World War II changed the demographics of the Gold Coast, concentrating workers in a few large towns and cities. The colonial government launched a program to deal with a housing shortage, by constructing inexpensive but sturdy local building material (an earthquake in 1939 had badly damaged infrastructure in many cities and towns). In 1943, British architect Maxwell Fry launched a simultaneous effort to plan the Gold Coast's cities. Fry prepared blueprints for the future layout and development of Accra, Kumasi and Sekondi.

==Industrial development==
Prior to 1943, Gold Coast was an extractive colony producing gold and cocoa. During the war, U-boat attacks limited commercial shipping to West Africa.

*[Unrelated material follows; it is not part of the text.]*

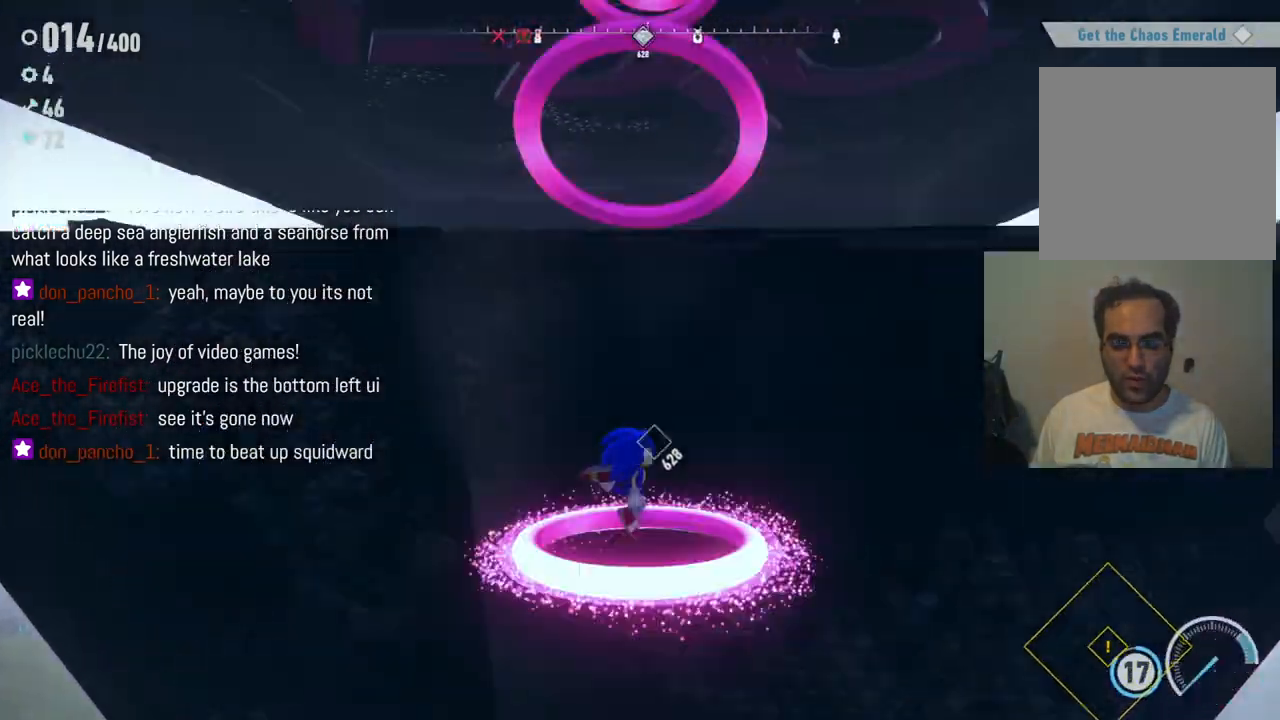
{"dt_ms": 500, "buttons": [], "left_stick": "center", "right_stick": "center", "events": [[150, "left_stick", "up"], [400, "left_stick", "center"]]}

As a result, the Colonial Development Fund was used to finance the West African Institute of Industries, Arts and Social Sciences, in 1943, under the direction of British official Herman Meyerowitz. Although the institute was intended for all British colonies in West Africa, it benefited the Gold Coast disproportionately. The institute lasted for two years, until Meyerowitz's death in 1945. During that time, it supported the development of a local tile, brick and ceramic industry in Ghana and cotton textiles in Togo. The construction of new buildings in Gold Coast cities also benefited the lumber industry, which was able to export four million cubic feet of timber in 1946.